* _Document excerpt_:
((
Before we can add our node to the graph, we're going to need to make a new class implementing INodeType.
The purpose of this class is to store a node's Type and DisplayInfo, and then instantiate them from that type when needed. This is also used to populate menus, like the one we are going to use to create our node. Similar to how we implemented INode, we'll implement INodeType into this new class.
public class CalculatorNodeType : INodeType
{
public Menu.PathElement[] Path { get; }
public bool TryGetInput( Type valueType, out string name )
{
throw new NotImplementedException();
}
public bool TryGetOutput( Type valueType, out string name )
{
throw new NotImplementedException();
}
public INode CreateNode( IGraph graph )
{
throw new NotImplementedException();
}
}
We can use the EditorTypeLibrary to get TypeDescriptions of nodes, which we can then pass into our NodeType class and then use that to populate our menus. We'll add a constructor to our NodeType class along with some properties for this.
))
* _Assignment_: From the node type walkthrough, copy the passage between "Before we can" and "TryGetInput( Type valueType, out string name )", inclusive.

* _Supplied entries_:
((
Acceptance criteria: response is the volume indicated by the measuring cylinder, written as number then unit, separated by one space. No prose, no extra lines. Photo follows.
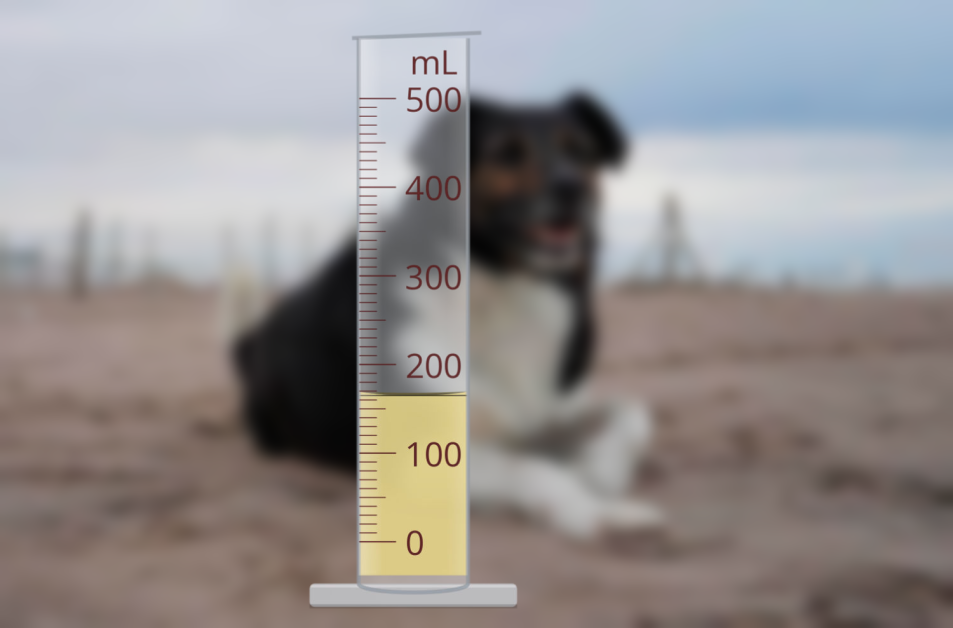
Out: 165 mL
))
((
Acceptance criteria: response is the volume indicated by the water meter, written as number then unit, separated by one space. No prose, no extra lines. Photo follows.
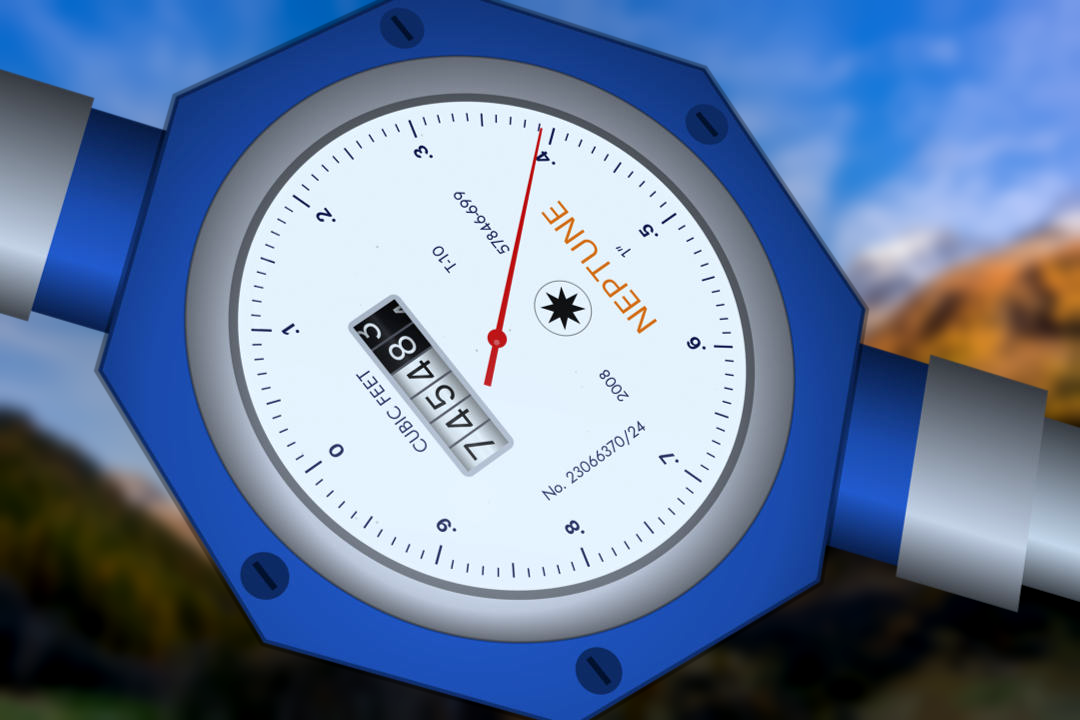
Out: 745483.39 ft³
))
* _Response box_:
Before we can add our node to the graph, we're going to need to make a new class implementing INodeType.
The purpose of this class is to store a node's Type and DisplayInfo, and then instantiate them from that type when needed. This is also used to populate menus, like the one we are going to use to create our node. Similar to how we implemented INode, we'll implement INodeType into this new class.
public class CalculatorNodeType : INodeType
{
public Menu.PathElement[] Path { get; }
public bool TryGetInput( Type valueType, out string name )